Datacenters in space are a terrible, horrible, no good idea.

“I am a former NASA engineer/scientist with a PhD in space electronics. I also worked at Google for 10 years, in various parts of the company including YouTube and the bit of Cloud responsible for deploying AI capacity, so I'm quite well placed to have an opinion here.
The short version: this is an absolutely terrible idea, and really makes zero sense whatsoever.”

Have a look, @sundogplanets

https://taranis.ie/datacenters-in-space-are-a-terrible-horrible-no-good-idea/

Datacenters in space are a terrible, horrible, no good idea.

There is a rush for AI companies to team up with space launch/satellite companies to build datacenters in space. TL;DR: It's not going to work.

Taranis

@jodmentum “A huge, ISS-sized, array could therefore power roughly 200 GPUs”

I’m surprised nobody is sealing GPUs underwater in the ocean. cc
@sundogplanets

@peterrenshaw

Maybe environmental vacuum cooling is as fiddly and disaster prone as suberged liquid cooling.

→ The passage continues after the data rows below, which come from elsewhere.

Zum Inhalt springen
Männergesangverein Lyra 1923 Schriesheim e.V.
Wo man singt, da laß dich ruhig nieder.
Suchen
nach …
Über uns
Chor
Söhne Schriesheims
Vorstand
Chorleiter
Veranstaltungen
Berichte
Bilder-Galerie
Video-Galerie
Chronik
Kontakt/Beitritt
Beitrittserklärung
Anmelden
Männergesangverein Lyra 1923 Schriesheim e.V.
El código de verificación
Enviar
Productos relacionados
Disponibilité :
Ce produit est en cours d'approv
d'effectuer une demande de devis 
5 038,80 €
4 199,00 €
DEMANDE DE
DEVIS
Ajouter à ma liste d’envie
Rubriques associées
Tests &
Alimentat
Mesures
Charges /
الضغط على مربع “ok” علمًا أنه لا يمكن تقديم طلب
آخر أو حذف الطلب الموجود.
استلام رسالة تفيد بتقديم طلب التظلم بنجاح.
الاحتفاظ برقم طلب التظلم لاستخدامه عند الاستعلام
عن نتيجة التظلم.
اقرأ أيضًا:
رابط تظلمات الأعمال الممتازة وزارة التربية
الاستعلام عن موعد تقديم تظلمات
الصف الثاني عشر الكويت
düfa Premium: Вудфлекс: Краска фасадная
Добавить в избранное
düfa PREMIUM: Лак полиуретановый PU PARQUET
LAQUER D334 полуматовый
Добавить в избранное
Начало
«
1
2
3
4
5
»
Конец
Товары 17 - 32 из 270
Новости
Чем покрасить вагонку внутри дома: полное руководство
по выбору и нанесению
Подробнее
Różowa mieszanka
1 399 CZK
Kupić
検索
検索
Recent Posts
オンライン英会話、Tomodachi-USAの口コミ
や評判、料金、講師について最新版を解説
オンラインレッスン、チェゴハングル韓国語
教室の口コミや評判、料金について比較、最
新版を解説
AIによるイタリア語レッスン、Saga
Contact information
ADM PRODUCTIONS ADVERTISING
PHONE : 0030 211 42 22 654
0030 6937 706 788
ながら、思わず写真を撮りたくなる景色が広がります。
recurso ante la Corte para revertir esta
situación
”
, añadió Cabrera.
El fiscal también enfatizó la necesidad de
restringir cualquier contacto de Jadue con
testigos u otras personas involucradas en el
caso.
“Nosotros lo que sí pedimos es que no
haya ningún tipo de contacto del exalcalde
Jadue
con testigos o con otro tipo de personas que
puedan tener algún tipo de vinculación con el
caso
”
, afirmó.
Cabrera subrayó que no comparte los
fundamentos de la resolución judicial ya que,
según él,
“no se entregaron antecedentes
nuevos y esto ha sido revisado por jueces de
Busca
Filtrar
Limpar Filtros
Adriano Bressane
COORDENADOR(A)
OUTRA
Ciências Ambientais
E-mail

@lightbocks yes, I’m throwing the idea around in my head. Maybe using coastal areas with access to cold weather and seas could be useful? Another idea is looking at passive cooling via buildings?

@peterrenshaw

Right direction.

Don't forget to add federation, or it's still just silicon colonization doing usual amounts of damage to neighborhoods and towns.

Energy intake and heat dispursion benefit greatly from federation.

Ie, home-manage, community supported solar getting panels or gardens on every roof v.s. destroying gardens and ecosystems for panel farms.

So I'd rather support small servers and help people find the most efficient placement for heat.

@peterrenshaw
Considering we can and do crowd source protien folding models trying to cure cancers... Big data doesn't really have anything I want, I guess.

@peterrenshaw
to be clear, when I made my origional comment I was dying inside of @Markiplier going through the beggining, middle, end, and eight stages of greif with Mirabilite/ Decahydrated sodium sulfate mineral/ GlauberSalt.
(pop culture sillyness, spare w.c. labs)

Typical, there's a lot more sand in the math than a rug-seller tells you.
Rug-makers, on the other hand? Half of them won't shut up about dirt -- best to clean rugs though.

this has been a metaphore about any crafting workflow.